At the cattle guard crossing, Sir Francis Drake Blvd kicks up for a climb back up to the ridge before dropping down to Historic C Ranch.
After exiting the ranch area, turn left at the South Beach sign and follow the road down to the beach area.
South Beach -enjoy the wonderful views!
Exit South Beach and continue on Sir Francis Drake Blvd.
The road winds up along the ridge for another climb up to the junction at Drakes Beach Rd.
In the search of Tuke Elk, turn right onto Drakes Beach Rd for an out & back ride towards Historic D Ranch.
The tule elk (Cervus canadensis nannodes) is one of two subspecies of elk native to California. Its numbers were severely reduced in the mid-1800s, primarily due to uncontrolled market hunting and displacement by cattle. By some accounts, fewer than 30 remained in a single herd near Bakersfield in the mid-1870s. A conservation minded cattle rancher named Henry Miller had the foresight to preserve this last isolated group discovered on his ranch in 1874. Until this discovery, tule elk were thought to be extinct. All of the estimated 3,900 tule elk present in 22 herds across California (as of 2012) were derived from this small remnant herd, thanks to his initial efforts. Tule elk are endemic to California, meaning they are found only here.
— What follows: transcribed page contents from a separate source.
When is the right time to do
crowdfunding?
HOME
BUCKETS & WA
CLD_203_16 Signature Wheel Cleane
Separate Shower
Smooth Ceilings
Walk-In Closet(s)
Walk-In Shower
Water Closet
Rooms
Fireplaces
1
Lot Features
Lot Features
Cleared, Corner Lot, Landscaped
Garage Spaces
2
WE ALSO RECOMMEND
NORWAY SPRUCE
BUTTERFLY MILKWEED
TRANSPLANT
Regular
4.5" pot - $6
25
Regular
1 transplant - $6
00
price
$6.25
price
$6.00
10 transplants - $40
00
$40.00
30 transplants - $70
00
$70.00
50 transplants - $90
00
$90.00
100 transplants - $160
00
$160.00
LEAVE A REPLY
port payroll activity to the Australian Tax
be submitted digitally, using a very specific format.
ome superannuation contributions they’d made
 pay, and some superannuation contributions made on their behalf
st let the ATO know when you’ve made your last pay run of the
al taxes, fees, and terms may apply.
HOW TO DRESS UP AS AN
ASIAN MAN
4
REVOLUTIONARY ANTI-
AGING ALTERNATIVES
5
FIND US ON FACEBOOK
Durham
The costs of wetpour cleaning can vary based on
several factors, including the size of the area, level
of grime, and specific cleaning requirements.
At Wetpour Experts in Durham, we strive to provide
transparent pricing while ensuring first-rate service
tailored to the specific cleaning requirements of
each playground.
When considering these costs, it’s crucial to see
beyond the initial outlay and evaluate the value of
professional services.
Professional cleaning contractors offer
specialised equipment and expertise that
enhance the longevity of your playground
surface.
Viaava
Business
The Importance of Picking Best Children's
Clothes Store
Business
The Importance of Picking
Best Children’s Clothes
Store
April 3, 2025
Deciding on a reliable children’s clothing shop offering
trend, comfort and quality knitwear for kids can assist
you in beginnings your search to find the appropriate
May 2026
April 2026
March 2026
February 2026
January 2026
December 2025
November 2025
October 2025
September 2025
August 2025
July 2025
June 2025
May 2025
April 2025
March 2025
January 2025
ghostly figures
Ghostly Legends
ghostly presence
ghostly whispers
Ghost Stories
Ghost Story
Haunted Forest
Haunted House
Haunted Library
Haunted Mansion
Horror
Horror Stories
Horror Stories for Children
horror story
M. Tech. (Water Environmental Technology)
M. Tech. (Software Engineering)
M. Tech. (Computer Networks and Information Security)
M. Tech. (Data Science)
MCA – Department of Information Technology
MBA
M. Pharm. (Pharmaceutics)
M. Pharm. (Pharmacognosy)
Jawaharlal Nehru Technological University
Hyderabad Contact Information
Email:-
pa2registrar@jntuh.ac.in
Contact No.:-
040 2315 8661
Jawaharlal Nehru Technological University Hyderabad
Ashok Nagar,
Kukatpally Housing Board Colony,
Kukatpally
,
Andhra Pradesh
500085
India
After relocation from Tomales Point to the Limantour area, several elk were observed to have traveled across Drakes Estero where they established a sub-herd near Drakes Beach. In 2012, over 55 elk inhabited the Drakes Beach area while over 65 remained in the Limantour-Muddy Hollow-Glenbrook area. Opportunities for wildlife viewing have been greatly enhanced by the presence of these herds, and visitors can expect to view and photograph tule elk at Point Reyes even if they never travel to the far end of the park and into the Tomales Point Preserve.*2
A herd of Tule Elk bulls!
A herd of Tule Elk cows!
Reverse your way back along Drakes Beach Rd to Sir Francis Drake Blvd.
Sir Francis Drake Blvd continues on rolling terrain back to Historic E Ranch.
The road gently rolls along the coastal meadows and grasslands to Historic G Ranch. It continues along Schooner Bay and returns through the wetlands for the gentle climb back towards the junction of Pierce Point Rd.
The short climb on Sir Francis Drake Blvd is followed by a very fast descent with a couple of tight turns-use caution! The road continues on a gentle rolling descent back through Inverness.
Return on Bear Valley Rd back to the Bear Valley Visitors Center.
This is a spectacular ride out through the scenic Pt Reyes National Seashore! Enjoy one of the most beautiful rides in Marin County on the long endless remote road which seems to go on forever to the middle of no-where! Take an out & back ride on Drakes Beach Rd in search of Tule Elk, you might spot the magnificent free-ranging animals along the top of the ridge!
46.28 Miles with 3530′ of elevation gain
Max Elevation: 535′`
Max grade: 13%
Terrain: Hilly with a few steep climbs
Weather: Sunny and warm with some coastal fog! Temps ranged from the low 60’s to the high 70’s with NW winds.